Oceana Canada staff collected 382 seafood samples from 177 retailers and restaurants in Halifax, Ottawa, Toronto, Vancouver and Victoria for the report, Seafood Fraud and Mislabelling across Canada. In addition to the 44%  of samples (168 total) that did not meet the labelling requirements set out by CFIA, the report found:

Mislabelling rates were highest in restaurants, where 52% of samples were mislabelled. In contrast, food retailers, including grocery stores and markets, reported mislabelling rates of 22 per cent.

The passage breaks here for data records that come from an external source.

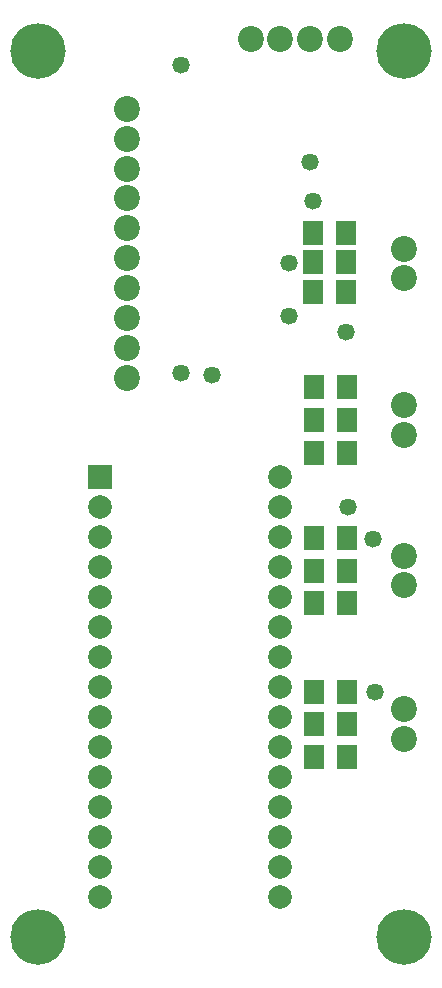
<source format=gts>
%FSTAX23Y23*%
%MOIN*%
%SFA1B1*%

%IPPOS*%
%ADD14R,0.070866X0.078740*%
%ADD15C,0.086614*%
%ADD16C,0.078740*%
%ADD17R,0.078740X0.078740*%
%ADD18C,0.057874*%
%ADD19C,0.185039*%
%LNchillerlcd-1*%
%LPD*%
G54D14*
X01128Y00698D03*
X01018D03*
X01017Y00807D03*
X01127D03*
X01017Y00915D03*
X01127D03*
Y0121D03*
X01017D03*
Y01318D03*
X01127D03*
X01017Y01427D03*
X01127D03*
Y01712D03*
X01017D03*
Y0182D03*
X01127D03*
X01016Y01929D03*
X01127D03*
X01125Y02248D03*
X01015D03*
Y02346D03*
X01125D03*
X01015Y02444D03*
X01125D03*
G54D15*
X01003Y0309D03*
X00807D03*
X00905D03*
X01102D03*
X01318Y01771D03*
Y0187D03*
Y01269D03*
Y01368D03*
Y00757D03*
Y00856D03*
Y02293D03*
Y02391D03*
X00393Y02757D03*
Y02857D03*
Y0236D03*
Y02459D03*
Y02658D03*
Y02559D03*
Y02161D03*
Y02261D03*
Y02062D03*
Y01962D03*
G54D16*
X00305Y00231D03*
Y00431D03*
Y00331D03*
Y00631D03*
Y00531D03*
Y00831D03*
Y00731D03*
Y01031D03*
Y00931D03*
Y01231D03*
Y01131D03*
Y01331D03*
Y01431D03*
Y01531D03*
X00905Y00231D03*
Y00331D03*
Y00431D03*
Y00531D03*
Y00631D03*
Y00731D03*
Y00831D03*
Y00931D03*
Y01031D03*
Y01131D03*
Y01231D03*
Y01331D03*
Y01431D03*
Y01531D03*
Y01631D03*
G54D17*
X00305Y01631D03*
G54D18*
X01003Y02681D03*
X01013Y02551D03*
X00574Y03003D03*
Y01976D03*
X00677Y01972D03*
X00934Y02167D03*
Y02344D03*
X01122Y02114D03*
X01129Y01531D03*
X01212Y01425D03*
X0122Y00915D03*
G54D19*
X01318Y00098D03*
X00098Y03051D03*
X01318D03*
X00098Y00098D03*
M02*
</source>
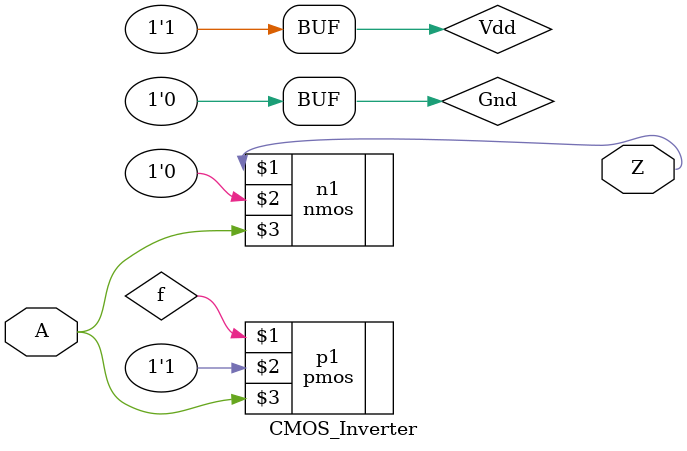
<source format=v>


module CMOS_Inverter (A, Z);

input A;
output Z;
supply0 Gnd;
supply1 Vdd;

pmos p1(f, Vdd, A);
nmos n1(Z, Gnd, A);

endmodule

// *******************************************************


</source>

Of the 177 food businesses assessed, 64% sold mislabelled fish (114 businesses). Oceana Canada found fraud in 70% of the restaurants tested (95 out of 136 restaurants) and 46% of the retailers (19 of 41 retailers). All 10 of the samples labelled “butterfish” and 10 of the 15 samples labelled “white tuna” actually turned out to be escolar. This oily fish can cause acute gastrointestinal symptoms such as diarrhea, vomiting and nausea. Italy and Japan have banned the sale of escolar due to its potential side effects, with the Japanese government considering it to be toxic.

In 74% of instances of mislabelling (124 out of 168 samples), the fish listed on restaurant menus or the label was a more expensive variety than the fish actually being sold. Of mislabelled samples, three species including tilapia, escolar and Japanese amberjack, accounted for almost 40% of substitutions.